## Assignment 1
Rewrite the paragraph in the forum thread on wire strippers that begins "I have pretty much stayed" more briefly, keeping its main facts.

## Text shown
Mech, I am the same way. Next to Philips screwdriver tips I cannot imagine a more consumable product than wire strippers. At least the stamped steel types.

I thought about the adjustable end type strippers like the very well made Knipex 11 series. Particularly the chromed versions with ergonomic grips. 










Then it dawned on me. Really? Great quality product but you have to adjust them for every size, they are two or three times the price of stamped strippers and take up more room in a pouch. I like the looks and all that but I won't delude myself into thinking they will strip wire any better or more efficiently than a $15 pair of Ideal T strippers. 

I have pretty much stayed with the Ideal stamped metal strippers for years now. I do use the ergonomic Super T models now though. Specifically the 45-618. It has a clip to keep them closed, the little 6/8 screw cutting holes, and thicker grips which work better for me. 










Don't get me wrong. Buy and use what you like or want. It is what makes the world go round. In fact, I had considered Klein's multipurpose pliers but at nearly $45 a pair I could not see them knocking my Knipex models off their pedestal and I already had strippers. These new models may be worth looking at with a price just under $30.


----------



## Satch (Mar 3, 2011)

HackWork said:


> I have always used the same hole to strip solid and stranded. Apparently I have to go back and fix a couple decades of work. Darn it.


Dang it, man. I didn't get the notice either.


----------



## MechanicalDVR (Dec 29, 2007)

## Exercise materials
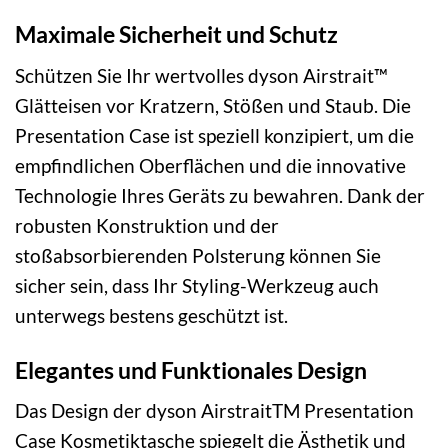
Maximale Sicherheit und Schutz
Schützen Sie Ihr wertvolles dyson Airstrait™
Glätteisen vor Kratzern, Stößen und Staub. Die
Presentation Case ist speziell konzipiert, um die
empfindlichen Oberflächen und die innovative
Technologie Ihres Geräts zu bewahren. Dank der
robusten Konstruktion und der
stoßabsorbierenden Polsterung können Sie
sicher sein, dass Ihr Styling-Werkzeug auch
unterwegs bestens geschützt ist.
Elegantes und Funktionales Design
Das Design der dyson AirstraitTM Presentation
Case Kosmetiktasche spiegelt die Ästhetik und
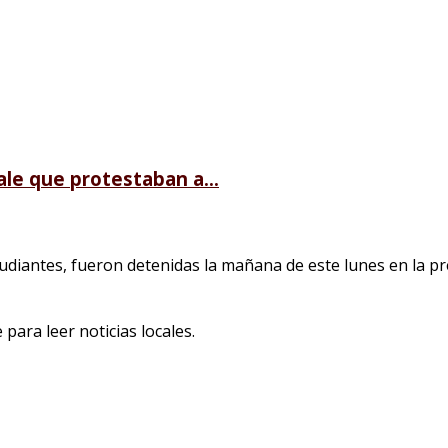
le que protestaban a...
diantes, fueron detenidas la mañana de este lunes en la pre
para leer noticias locales.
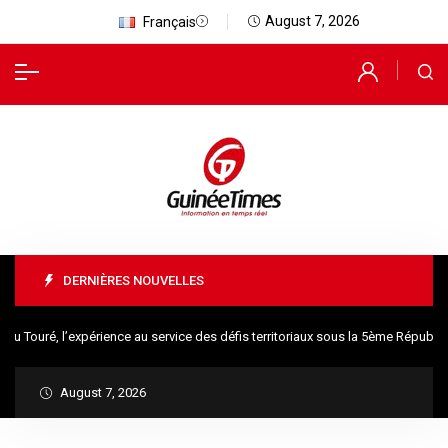
August 7, 2026
Français
DERNIÈRES NOUVELLES
é, l’expérience au service des défis territoriaux sous la 5ème République
August 7, 2026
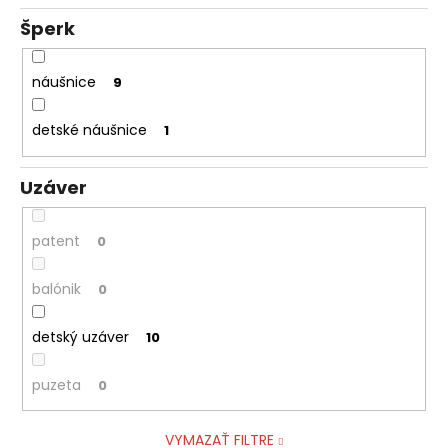
Šperk
náušnice
9
detské náušnice
1
Uzáver
patent
0
balónik
0
detský uzáver
10
puzeta
0
VYMAZAŤ FILTRE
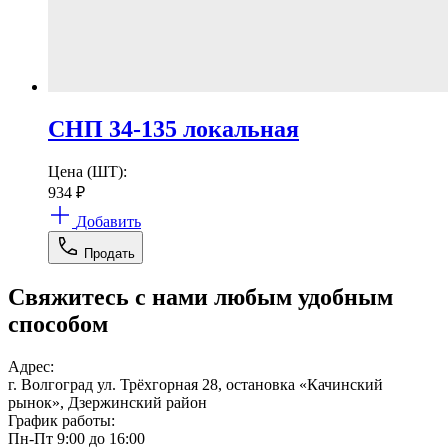
СНП 34-135 локальная
Цена (ШТ):
934
₽
Добавить
Продать
Свяжитесь с нами любым удобным
способом
Адрес:
г. Волгоград ул. Трёхгорная 28, остановка «Качинский
рынок», Дзержинский район
График работы:
Пн-Пт 9:00 до 16:00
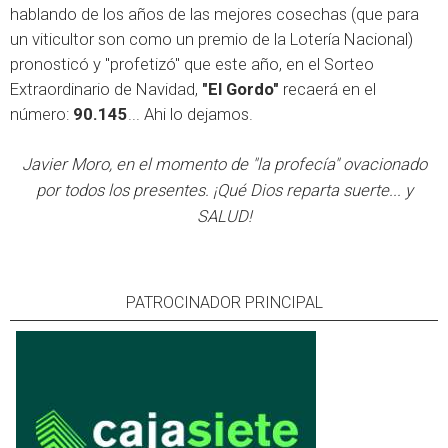
hablando de los años de las mejores cosechas (que para
un viticultor son como un premio de la Lotería Nacional)
pronosticó y "profetizó" que este año, en el Sorteo
Extraordinario de Navidad,
"El Gordo"
recaerá en el
número:
90.145
... Ahi lo dejamos.
Javier Moro, en el momento de "la profecía" ovacionado
por todos los presentes. ¡Qué Dios reparta suerte... y
SALUD!
PATROCINADOR PRINCIPAL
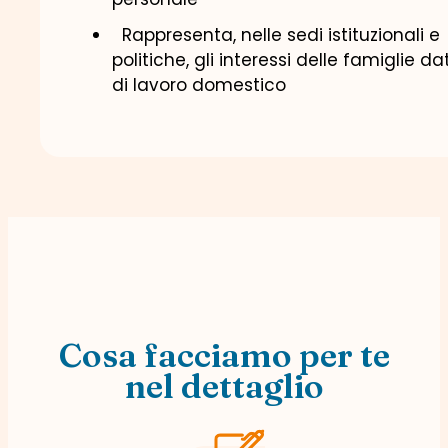
Rappresenta, nelle sedi istituzionali e
politiche, gli interessi delle famiglie dat
di lavoro domestico
Cosa facciamo per te
nel dettaglio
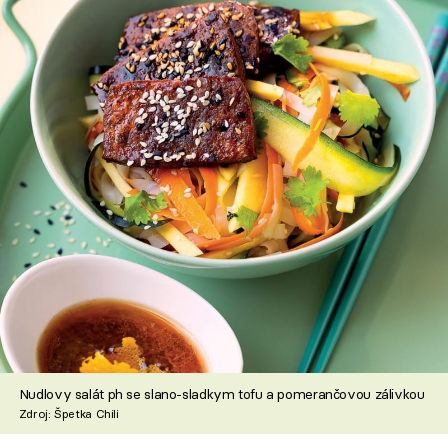
Nudlovy salát ph se slano-sladkym tofu a pomerančovou zálivkou
Zdroj: Špetka Chili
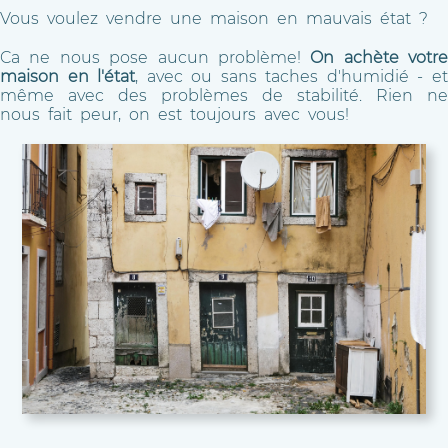
Vous voulez vendre une maison en mauvais état ?
Ca ne nous pose aucun problème!
On achète votre
maison en l'état
, avec ou sans taches d'humidié - e
même avec des problèmes de stabilité. Rien ne
nous fait peur, on est toujours avec vous!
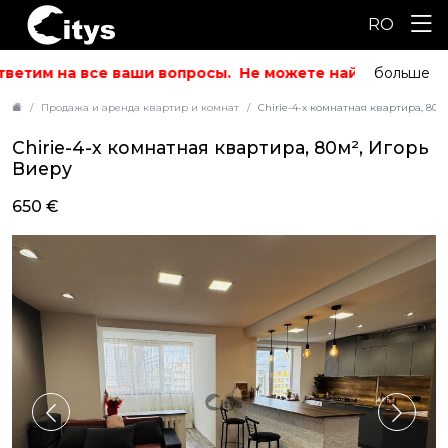
RO
ветим на все ваши вопросы.
Не можете найти то, что и
больше
Продажа и аренда квартир и комнат
Chirie-4-х комнатная квартира, 80м
Chirie-4-х комнатная квартира, 80м², Игорь
Виеру
650 €
ID: 6820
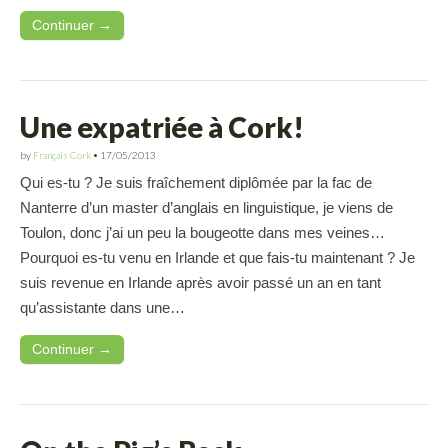
Continuer →
Une expatriée à Cork!
by
Français Cork
•
17/05/2013
Qui es-tu ? Je suis fraîchement diplômée par la fac de
Nanterre d’un master d’anglais en linguistique, je viens de
Toulon, donc j’ai un peu la bougeotte dans mes veines…
Pourquoi es-tu venu en Irlande et que fais-tu maintenant ? Je
suis revenue en Irlande après avoir passé un an en tant
qu’assistante dans une…
Continuer →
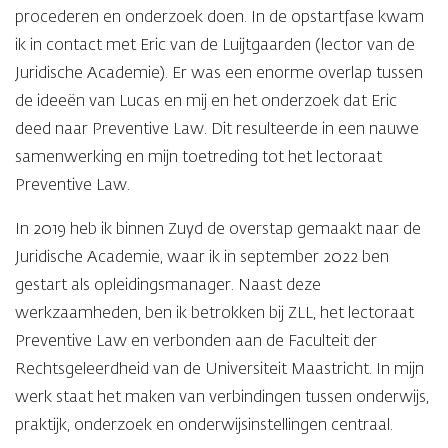
procederen en onderzoek doen. In de opstartfase kwam
ik in contact met Eric van de Luijtgaarden (lector van de
Juridische Academie). Er was een enorme overlap tussen
de ideeën van Lucas en mij en het onderzoek dat Eric
deed naar Preventive Law. Dit resulteerde in een nauwe
samenwerking en mijn toetreding tot het lectoraat
Preventive Law.
In 2019 heb ik binnen Zuyd de overstap gemaakt naar de
Juridische Academie, waar ik in september 2022 ben
gestart als opleidingsmanager. Naast deze
werkzaamheden, ben ik betrokken bij ZLL, het lectoraat
Preventive Law en verbonden aan de Faculteit der
Rechtsgeleerdheid van de Universiteit Maastricht. In mijn
werk staat het maken van verbindingen tussen onderwijs,
praktijk, onderzoek en onderwijsinstellingen centraal.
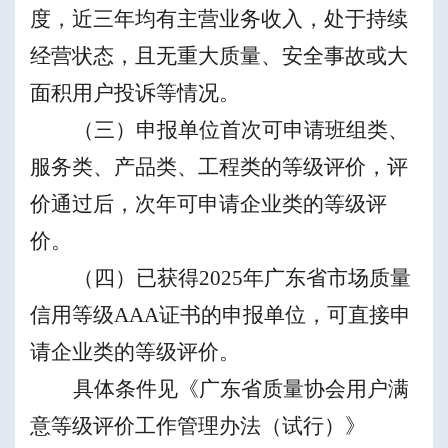
度，近三年均有主营业务收入，处于持续
经营状态
，
且
无重大质量、安全事故或大
面积用户投诉
等情况
。
（三）
申报单位
首次可申请班组类、
服务类、产品类、工程类
的等级评价
，评
价通过后，次年可申请企业类
的
等级评
价。
（四）
已获得
2025
年
广东省市场质量
信用等级
AAA
证书
的
申报单位，可
直接申
请企业类
的
等级评价。
具体条件见《广东省
质量协会
用户满
意等级评价工作管理办法
（
试行
）
》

## Assignment 2
Return, unchanged, the part of the records that opens with the first line of the records and closes with the line containing "Technologie Ihres Geräts". Leave the pictures out of your answer.

## Written answer 1
For years I have mostly used Ideal stamped metal strippers, and now I use the ergonomic Super T model 45-618. It has a clip to keep it closed, small 6/8 screw-cutting holes, and thicker grips that work better for me.

## Written answer 2
Maximale Sicherheit und Schutz
Schützen Sie Ihr wertvolles dyson Airstrait™
Glätteisen vor Kratzern, Stößen und Staub. Die
Presentation Case ist speziell konzipiert, um die
empfindlichen Oberflächen und die innovative
Technologie Ihres Geräts zu bewahren. Dank der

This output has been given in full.